Start of DATA SECTION

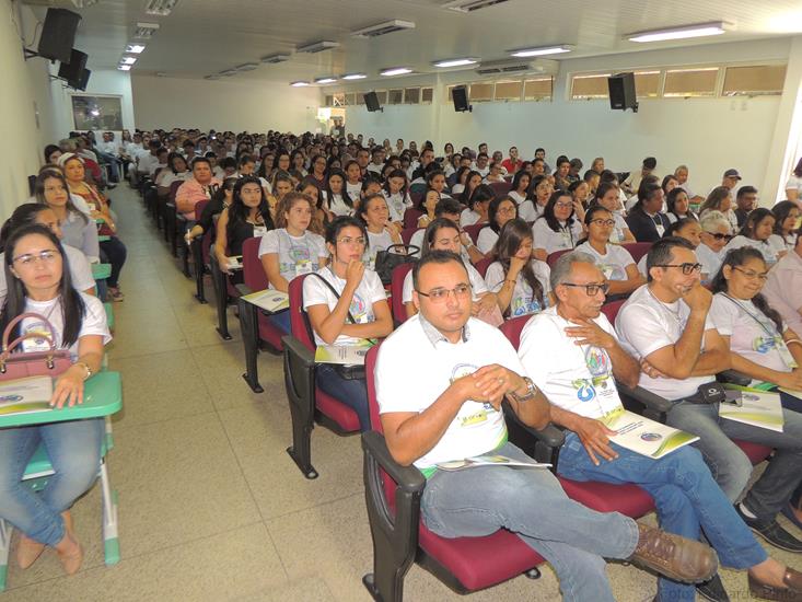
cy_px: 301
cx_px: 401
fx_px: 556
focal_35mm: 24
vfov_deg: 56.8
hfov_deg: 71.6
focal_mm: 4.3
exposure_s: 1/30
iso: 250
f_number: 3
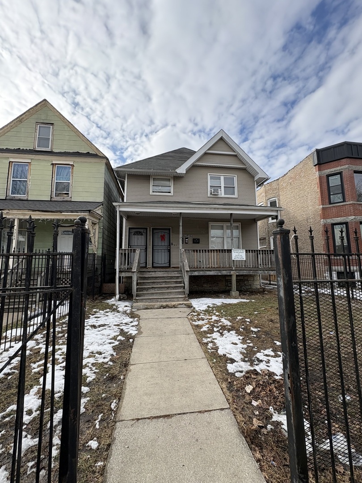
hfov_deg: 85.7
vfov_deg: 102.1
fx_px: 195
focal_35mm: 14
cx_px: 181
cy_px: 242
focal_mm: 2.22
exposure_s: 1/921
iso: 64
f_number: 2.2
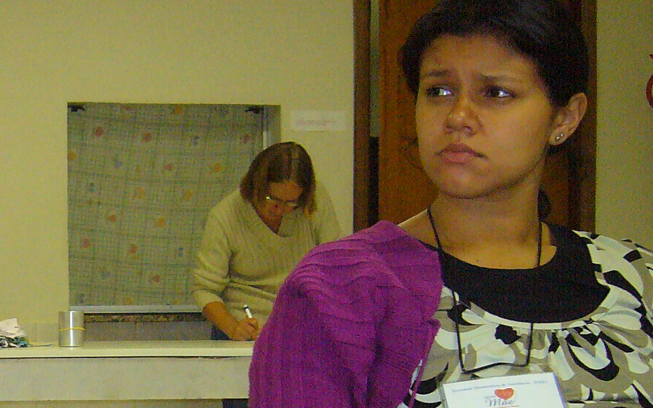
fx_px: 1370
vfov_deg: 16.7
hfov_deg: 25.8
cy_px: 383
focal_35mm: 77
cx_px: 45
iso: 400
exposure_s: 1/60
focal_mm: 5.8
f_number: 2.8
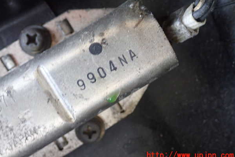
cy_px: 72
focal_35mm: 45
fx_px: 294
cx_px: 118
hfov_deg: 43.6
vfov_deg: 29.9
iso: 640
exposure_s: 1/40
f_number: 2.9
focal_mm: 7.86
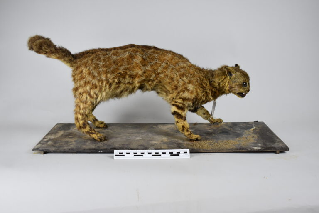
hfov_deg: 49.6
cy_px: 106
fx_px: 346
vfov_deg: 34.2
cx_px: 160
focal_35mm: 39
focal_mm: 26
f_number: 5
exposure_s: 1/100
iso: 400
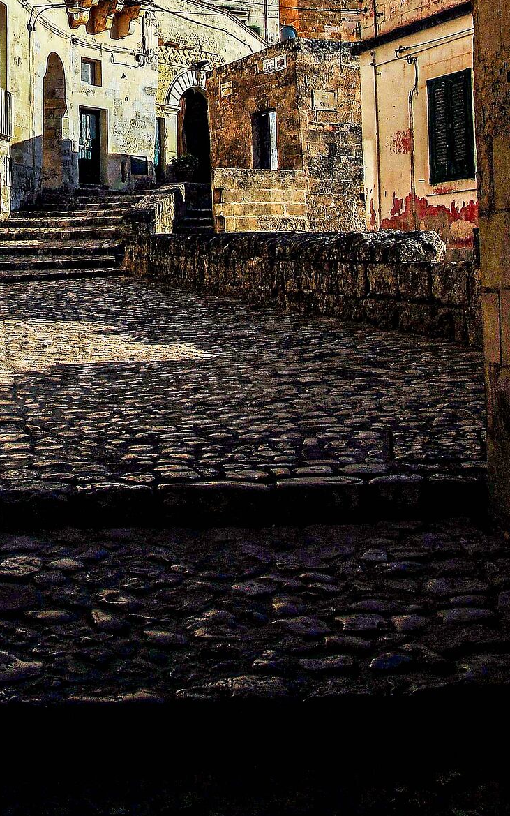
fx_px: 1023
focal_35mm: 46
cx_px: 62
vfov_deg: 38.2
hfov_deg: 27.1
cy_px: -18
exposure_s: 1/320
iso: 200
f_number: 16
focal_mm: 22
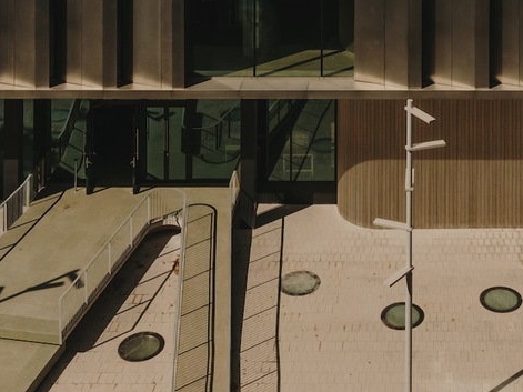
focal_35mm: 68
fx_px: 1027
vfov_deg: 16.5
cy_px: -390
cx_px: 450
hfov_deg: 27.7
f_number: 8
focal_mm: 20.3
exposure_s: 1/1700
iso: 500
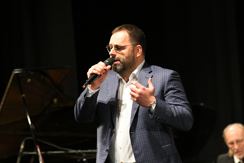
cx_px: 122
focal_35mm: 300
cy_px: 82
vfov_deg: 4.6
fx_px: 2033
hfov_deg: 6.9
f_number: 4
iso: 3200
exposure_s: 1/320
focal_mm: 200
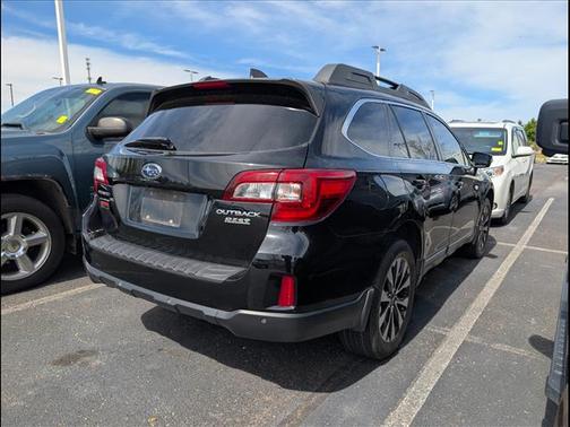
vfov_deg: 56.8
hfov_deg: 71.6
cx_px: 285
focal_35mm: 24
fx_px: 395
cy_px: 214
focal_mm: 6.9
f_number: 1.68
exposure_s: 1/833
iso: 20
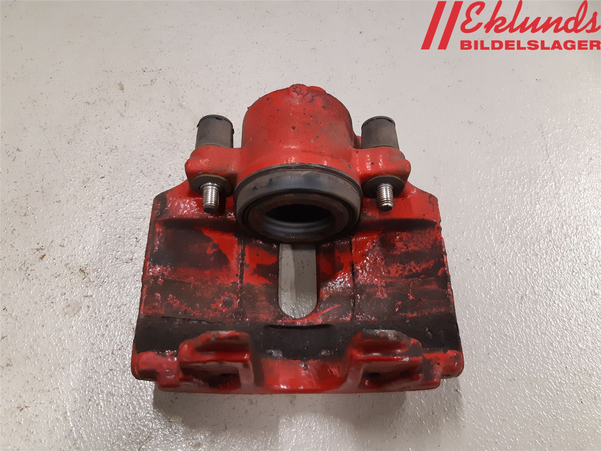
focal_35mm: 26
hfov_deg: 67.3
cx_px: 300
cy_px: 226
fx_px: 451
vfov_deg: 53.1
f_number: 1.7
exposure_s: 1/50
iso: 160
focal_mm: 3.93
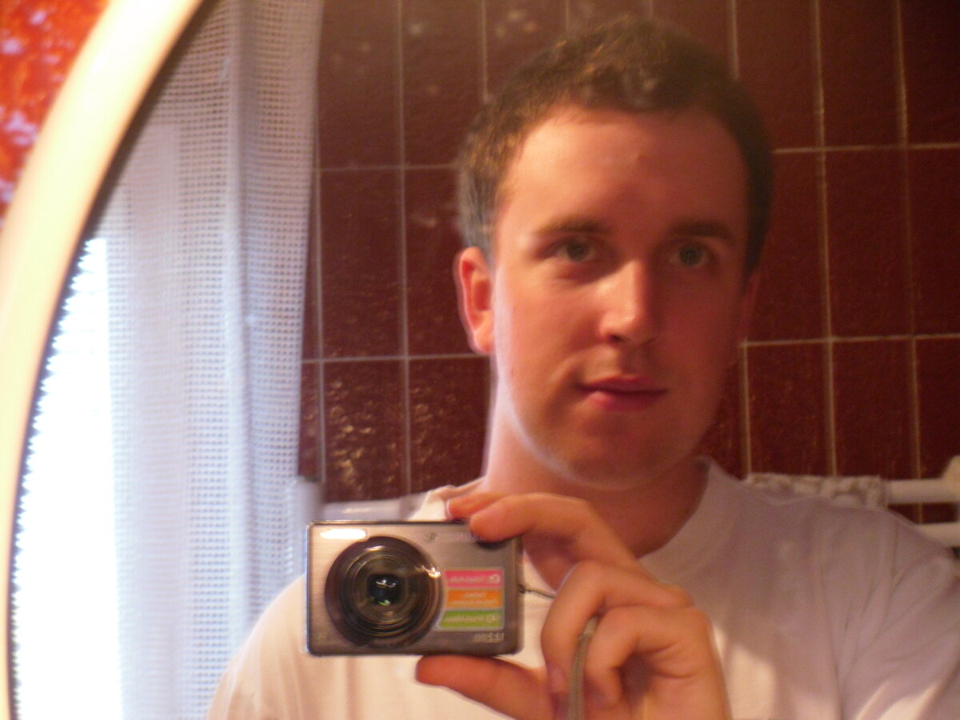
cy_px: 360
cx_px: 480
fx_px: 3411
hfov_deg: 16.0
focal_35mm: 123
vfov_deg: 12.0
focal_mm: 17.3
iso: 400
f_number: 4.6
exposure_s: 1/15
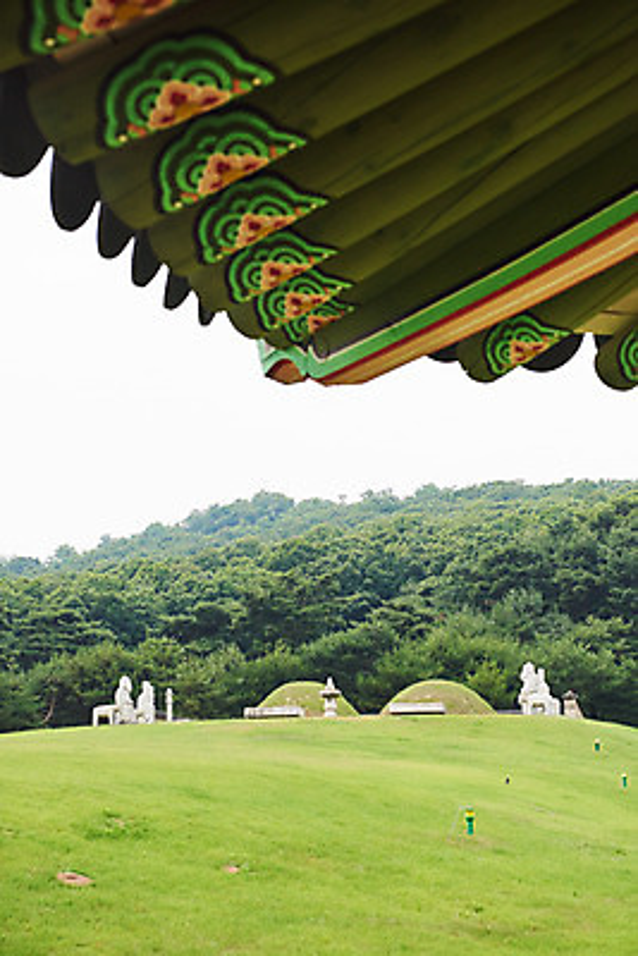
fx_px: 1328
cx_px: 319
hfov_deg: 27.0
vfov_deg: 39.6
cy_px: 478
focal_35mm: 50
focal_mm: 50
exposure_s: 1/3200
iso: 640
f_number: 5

End of DATA SECTION

▶ **WORK TASK**
Write back word for word every line in the entries above from the one with "hfov_deg: 49.6" to the one with "f_number: 8", ends included, and none of the pictures.

▶ **WRITTEN ANSWER**
hfov_deg: 49.6
cy_px: 106
fx_px: 346
vfov_deg: 34.2
cx_px: 160
focal_35mm: 39
focal_mm: 26
f_number: 5
exposure_s: 1/100
iso: 400
fx_px: 1023
focal_35mm: 46
cx_px: 62
vfov_deg: 38.2
hfov_deg: 27.1
cy_px: -18
exposure_s: 1/320
iso: 200
f_number: 16
focal_mm: 22
focal_35mm: 68
fx_px: 1027
vfov_deg: 16.5
cy_px: -390
cx_px: 450
hfov_deg: 27.7
f_number: 8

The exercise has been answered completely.